В сквере женщины-цветоводы высаживали вокруг памятника рассаду из ведер. Клумбы под их руками, как по волшебству, загорались синими, красными, желтыми, белыми, фиолетовыми соцветиями.
И хотя все вокруг настраивало на мажорный лад, Назарову пришел на память давным-давно прочитанный ужасный рассказ Франца Кафки «Превращение», в котором некий молодой коммивояжер однажды проснулся гигантским клопом — с чешуйчатым животом и тонкими мохнатыми лапами. С этого фантастического утра начались мучения несчастного коммивояжера, ставшего изгоем среди своих сородичей. От рассказа осталось ощущение гнетущей безысходности. Назаров и сейчас содрогнулся, вновь пережив прежнее чувство омерзения. Конечно же, вспомнилось это в связи с таким неудачным выступлением Севы. И чего нашел в Кафке?
— Кафка же был современником Октябрьской революции, — сказал он вслух. — А разглядеть в бурных социальных переменах начало конца бесчеловечности не сумел. Бесчеловечность казалась ему свойственной обществу на все времена. Безнадежно устроенный мир, бессмысленность борьбы со злом — вот его взгляд…
Сева напряженно молчал, только сильнее сжал руками край папки, и суставы побелели, взгляд же был устремлен куда-то вдаль, словно и не слушал вовсе, а о своем думал, переживал и осуждал недавних противников. Но он слушал.
— Его взгляд, — повторил он вдруг после безнадежных, казалось, томительных минут молчания. — У того свой взгляд, у этого… А почему мой взгляд на мир, на человека не хотят принять? Отвергают только потому, что не стандартно, непривычно…
— Отвергают потому, что плохо, — наконец рассердился Назаров. — И тот взгляд на мир, на человека, который ты выдаешь за свой, на самом деле заимствован у других, у того же Кафки. И мастерством не блещешь. К литературе, как и ко всякому делу, надо относиться серьезно, ответственно, профессионально.
— Ладно, посмотрим, — буркнул Сева, и не понять было, скрытая это угроза или в самом деле парень решил подумать…
Со скамьи видна была черная мраморная доска на светлом, мраморном кубе в нижней части постамента и золотом сверкающие слова. Отсюда их не разглядеть, но Марат и так знал, что там выбито, какие строки. С другой стороны куба, на такой же черной доске, еще две строки, он их знал и любил. Но будь его воля, он выбил бы другие пушкинские строки.

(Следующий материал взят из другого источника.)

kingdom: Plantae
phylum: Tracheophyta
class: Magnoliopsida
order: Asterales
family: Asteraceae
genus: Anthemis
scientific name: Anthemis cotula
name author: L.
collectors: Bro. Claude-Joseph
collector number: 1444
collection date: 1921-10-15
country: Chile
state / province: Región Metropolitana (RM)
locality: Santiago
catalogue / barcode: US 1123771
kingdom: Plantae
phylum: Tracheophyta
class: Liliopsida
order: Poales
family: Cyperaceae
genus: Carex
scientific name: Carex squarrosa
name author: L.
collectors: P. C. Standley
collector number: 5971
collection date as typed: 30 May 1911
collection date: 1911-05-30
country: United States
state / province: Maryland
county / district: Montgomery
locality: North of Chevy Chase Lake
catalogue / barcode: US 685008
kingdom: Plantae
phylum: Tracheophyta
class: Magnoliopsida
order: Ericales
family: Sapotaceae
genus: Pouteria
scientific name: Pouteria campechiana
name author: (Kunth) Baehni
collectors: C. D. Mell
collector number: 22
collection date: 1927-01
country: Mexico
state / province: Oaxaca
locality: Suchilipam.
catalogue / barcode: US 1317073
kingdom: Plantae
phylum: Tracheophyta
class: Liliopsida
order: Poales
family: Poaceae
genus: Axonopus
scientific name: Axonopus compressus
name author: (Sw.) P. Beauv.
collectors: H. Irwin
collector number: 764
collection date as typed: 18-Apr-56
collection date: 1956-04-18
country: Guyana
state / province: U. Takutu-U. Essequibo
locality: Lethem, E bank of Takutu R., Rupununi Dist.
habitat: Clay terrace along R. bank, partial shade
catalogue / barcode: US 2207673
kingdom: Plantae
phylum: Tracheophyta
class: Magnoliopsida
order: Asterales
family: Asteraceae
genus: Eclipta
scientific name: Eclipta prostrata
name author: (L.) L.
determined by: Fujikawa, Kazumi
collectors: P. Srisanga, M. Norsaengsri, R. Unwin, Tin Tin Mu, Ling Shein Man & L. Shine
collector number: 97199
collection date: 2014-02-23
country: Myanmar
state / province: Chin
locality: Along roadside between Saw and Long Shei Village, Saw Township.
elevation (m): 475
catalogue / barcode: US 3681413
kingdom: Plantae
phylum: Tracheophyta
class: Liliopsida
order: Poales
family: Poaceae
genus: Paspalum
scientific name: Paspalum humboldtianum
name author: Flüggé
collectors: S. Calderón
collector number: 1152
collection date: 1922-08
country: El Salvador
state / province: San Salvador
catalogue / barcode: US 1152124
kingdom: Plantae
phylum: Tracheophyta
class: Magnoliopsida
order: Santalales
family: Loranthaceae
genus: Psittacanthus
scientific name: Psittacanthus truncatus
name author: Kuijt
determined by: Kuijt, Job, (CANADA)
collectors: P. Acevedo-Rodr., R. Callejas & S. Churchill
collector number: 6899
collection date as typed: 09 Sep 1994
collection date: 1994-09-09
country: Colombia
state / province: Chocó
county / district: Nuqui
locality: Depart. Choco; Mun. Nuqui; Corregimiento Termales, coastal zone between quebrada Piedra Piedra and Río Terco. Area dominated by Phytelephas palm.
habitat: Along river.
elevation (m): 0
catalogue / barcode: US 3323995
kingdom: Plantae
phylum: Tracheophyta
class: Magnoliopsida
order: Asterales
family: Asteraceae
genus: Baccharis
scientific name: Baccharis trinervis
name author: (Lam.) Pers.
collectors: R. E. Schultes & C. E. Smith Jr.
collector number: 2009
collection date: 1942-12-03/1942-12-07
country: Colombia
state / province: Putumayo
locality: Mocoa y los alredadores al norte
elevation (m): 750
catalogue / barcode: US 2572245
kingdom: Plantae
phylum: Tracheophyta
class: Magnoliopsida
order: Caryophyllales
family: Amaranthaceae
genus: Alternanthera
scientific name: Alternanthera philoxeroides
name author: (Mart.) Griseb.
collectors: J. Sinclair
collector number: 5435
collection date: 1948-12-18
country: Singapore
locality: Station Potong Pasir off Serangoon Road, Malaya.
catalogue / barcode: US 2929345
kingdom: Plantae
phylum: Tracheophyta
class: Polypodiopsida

И долго буду тем любезен я народу,
Что чувства добрые я лирой пробуждал…
Они ему очень дороги были и казались выражением сущности и цели не одной только поэзии. Как же устроители памятника не догадались именно это запечатлеть на камне? Впрочем, ставили его до революции, а за теми двумя шли другие строки, которые власти ни за что не решились бы напомнить:
…Что в мои жестокий век восславил я свободу
И милость к падшим призывал.
Вот ведь в чем дело…
— Ты когда в круиз? — спросил Назаров.
— Через две недели, — неохотно ответил Сева и, вдруг озлясь, добавил: — Если, конечно, вообще поеду. А то ведь могут и не пустить. А как же: идейно невыдержанный, политически незрелый!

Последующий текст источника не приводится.